▸ **WHAT TO WORK ON**
The entries are to be returned exactly as written.

[[ SUPPLIED MATERIAL open ]]

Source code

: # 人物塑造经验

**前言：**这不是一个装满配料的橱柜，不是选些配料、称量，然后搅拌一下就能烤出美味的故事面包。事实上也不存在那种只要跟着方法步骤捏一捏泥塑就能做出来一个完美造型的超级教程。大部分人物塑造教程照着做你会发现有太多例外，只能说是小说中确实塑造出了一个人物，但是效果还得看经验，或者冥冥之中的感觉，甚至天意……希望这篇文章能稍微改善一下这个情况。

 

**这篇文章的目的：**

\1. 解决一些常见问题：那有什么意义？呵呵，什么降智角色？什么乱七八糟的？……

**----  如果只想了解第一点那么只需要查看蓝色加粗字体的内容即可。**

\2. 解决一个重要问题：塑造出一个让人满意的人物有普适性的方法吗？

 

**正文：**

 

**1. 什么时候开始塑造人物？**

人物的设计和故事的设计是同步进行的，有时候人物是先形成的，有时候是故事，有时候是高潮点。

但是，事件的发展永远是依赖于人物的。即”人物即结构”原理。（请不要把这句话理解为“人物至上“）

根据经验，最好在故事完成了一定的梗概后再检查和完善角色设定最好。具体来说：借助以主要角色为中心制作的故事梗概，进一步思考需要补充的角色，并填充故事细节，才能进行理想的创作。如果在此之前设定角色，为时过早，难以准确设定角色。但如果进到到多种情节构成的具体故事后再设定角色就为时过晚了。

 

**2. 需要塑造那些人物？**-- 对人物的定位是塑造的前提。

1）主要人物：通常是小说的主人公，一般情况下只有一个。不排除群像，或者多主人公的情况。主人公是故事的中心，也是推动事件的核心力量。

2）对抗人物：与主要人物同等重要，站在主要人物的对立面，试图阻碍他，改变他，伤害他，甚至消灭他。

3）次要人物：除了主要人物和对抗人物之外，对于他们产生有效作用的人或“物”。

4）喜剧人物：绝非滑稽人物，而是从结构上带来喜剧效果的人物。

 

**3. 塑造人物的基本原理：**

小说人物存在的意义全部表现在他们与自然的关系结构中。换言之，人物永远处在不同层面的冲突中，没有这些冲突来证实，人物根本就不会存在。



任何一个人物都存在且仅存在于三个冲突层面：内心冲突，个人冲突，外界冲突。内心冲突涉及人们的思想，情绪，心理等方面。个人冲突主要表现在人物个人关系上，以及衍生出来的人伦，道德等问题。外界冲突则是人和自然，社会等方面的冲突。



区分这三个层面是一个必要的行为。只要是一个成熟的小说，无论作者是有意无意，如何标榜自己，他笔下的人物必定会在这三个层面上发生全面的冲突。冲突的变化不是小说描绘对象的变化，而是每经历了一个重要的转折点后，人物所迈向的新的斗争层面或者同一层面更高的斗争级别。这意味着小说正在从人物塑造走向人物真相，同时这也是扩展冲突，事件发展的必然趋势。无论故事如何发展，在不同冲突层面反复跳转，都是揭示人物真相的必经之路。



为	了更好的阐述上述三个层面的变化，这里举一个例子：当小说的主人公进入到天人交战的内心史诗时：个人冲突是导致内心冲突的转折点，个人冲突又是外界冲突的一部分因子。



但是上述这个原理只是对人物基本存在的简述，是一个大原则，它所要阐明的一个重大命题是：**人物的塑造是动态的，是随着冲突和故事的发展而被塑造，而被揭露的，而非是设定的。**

[[ SUPPLIED MATERIAL closed ]]

▸ **SOLUTION FOR THIS TASK**
Source code

: # 人物塑造经验

**前言：**这不是一个装满配料的橱柜，不是选些配料、称量，然后搅拌一下就能烤出美味的故事面包。事实上也不存在那种只要跟着方法步骤捏一捏泥塑就能做出来一个完美造型的超级教程。大部分人物塑造教程照着做你会发现有太多例外，只能说是小说中确实塑造出了一个人物，但是效果还得看经验，或者冥冥之中的感觉，甚至天意……希望这篇文章能稍微改善一下这个情况。

 

**这篇文章的目的：**

\1. 解决一些常见问题：那有什么意义？呵呵，什么降智角色？什么乱七八糟的？……

**----  如果只想了解第一点那么只需要查看蓝色加粗字体的内容即可。**

\2. 解决一个重要问题：塑造出一个让人满意的人物有普适性的方法吗？

 

**正文：**

 

**1. 什么时候开始塑造人物？**

人物的设计和故事的设计是同步进行的，有时候人物是先形成的，有时候是故事，有时候是高潮点。

但是，事件的发展永远是依赖于人物的。即”人物即结构”原理。（请不要把这句话理解为“人物至上“）

根据经验，最好在故事完成了一定的梗概后再检查和完善角色设定最好。具体来说：借助以主要角色为中心制作的故事梗概，进一步思考需要补充的角色，并填充故事细节，才能进行理想的创作。如果在此之前设定角色，为时过早，难以准确设定角色。但如果进到到多种情节构成的具体故事后再设定角色就为时过晚了。

 

**2. 需要塑造那些人物？**-- 对人物的定位是塑造的前提。

1）主要人物：通常是小说的主人公，一般情况下只有一个。不排除群像，或者多主人公的情况。主人公是故事的中心，也是推动事件的核心力量。

2）对抗人物：与主要人物同等重要，站在主要人物的对立面，试图阻碍他，改变他，伤害他，甚至消灭他。

3）次要人物：除了主要人物和对抗人物之外，对于他们产生有效作用的人或“物”。

4）喜剧人物：绝非滑稽人物，而是从结构上带来喜剧效果的人物。

 

**3. 塑造人物的基本原理：**

小说人物存在的意义全部表现在他们与自然的关系结构中。换言之，人物永远处在不同层面的冲突中，没有这些冲突来证实，人物根本就不会存在。



任何一个人物都存在且仅存在于三个冲突层面：内心冲突，个人冲突，外界冲突。内心冲突涉及人们的思想，情绪，心理等方面。个人冲突主要表现在人物个人关系上，以及衍生出来的人伦，道德等问题。外界冲突则是人和自然，社会等方面的冲突。



区分这三个层面是一个必要的行为。只要是一个成熟的小说，无论作者是有意无意，如何标榜自己，他笔下的人物必定会在这三个层面上发生全面的冲突。冲突的变化不是小说描绘对象的变化，而是每经历了一个重要的转折点后，人物所迈向的新的斗争层面或者同一层面更高的斗争级别。这意味着小说正在从人物塑造走向人物真相，同时这也是扩展冲突，事件发展的必然趋势。无论故事如何发展，在不同冲突层面反复跳转，都是揭示人物真相的必经之路。



为	了更好的阐述上述三个层面的变化，这里举一个例子：当小说的主人公进入到天人交战的内心史诗时：个人冲突是导致内心冲突的转折点，个人冲突又是外界冲突的一部分因子。



但是上述这个原理只是对人物基本存在的简述，是一个大原则，它所要阐明的一个重大命题是：**人物的塑造是动态的，是随着冲突和故事的发展而被塑造，而被揭露的，而非是设定的。**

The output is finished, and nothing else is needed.